Royals vice president George Brett, who collected every one of his 3,154 hits in a Royals uniform and is the franchise’s lone representative in the Baseball Hall of Fame, told the Star that he is “convinced…there’s more of an interest in this team right now than there has been in years.”

On the secondary ticket market, the Royals are not a big draw, but some brokers have generated decent sales. According to ticket search engine SeatGeek, the average price for a Royals ticket on the resale market is $32, which puts them 26th out of 30 MLB teams. For the teams next home game, May 30 against the Los Angeles Angels, StubHub has more than 1,000 tickets available starting at $5 each.

“We’re making a little money them,” ASC Ticket owner Jeff Greenberg told TicketNews, “mainly because we bought some of their two-for-one ticket deals.”

Greenberg said his company could make close to 15 percent profit on the tickets, but as with a lot of teams, that will depend on “how they play on the field.”

Few markets in baseball are as starved to root for a winner as Kansas City, which hosted one of baseball’s best teams during a 15-year stretch from 1975 through 1988 in which the Royals enjoyed 12 winning seasons, made the playoffs seven times (including in the strike-shortened 1981 season, when they finished with an overall record of 50-53) and won the World Series in 1985.

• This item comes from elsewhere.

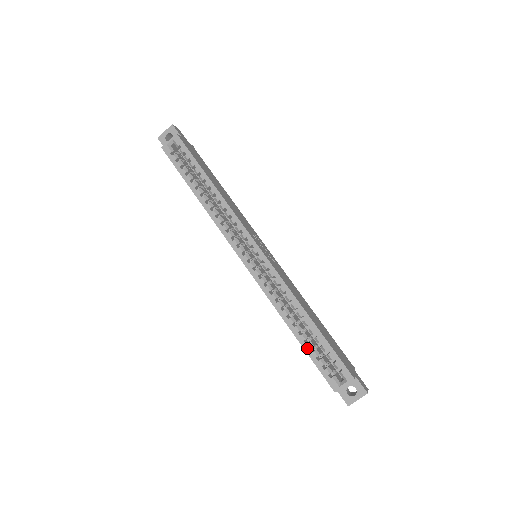
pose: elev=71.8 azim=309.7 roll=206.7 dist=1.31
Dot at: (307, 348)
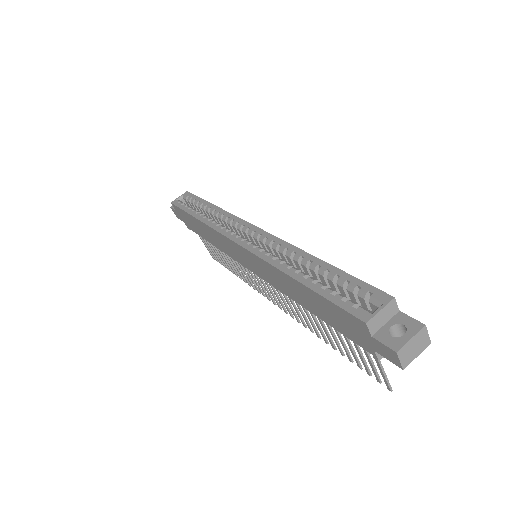
Dot at: (317, 287)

But the Royals have not made the playoffs since 1985, by far the longest drought in the American League, and have produced just four winning seasons since 1990, back when Hosmer was not even a year old. The Royals, despite being owned by former WalMart executive David Glass, have annually fielded a team with one of the lowest payrolls in the game — this year’s squad began the season with the lowest payroll at a little more than $36 million — and have been forced to trade homegrown stars such as Johnny Damon and Carlos Beltran before losing them for nothing once they reach free agency.

This year marks the 20th anniversary of the last time the Royals sold as many as 2 million tickets and managed to finish in the top 10 in the AL in attendance. They have placed 11th or lower in each of the last seven seasons.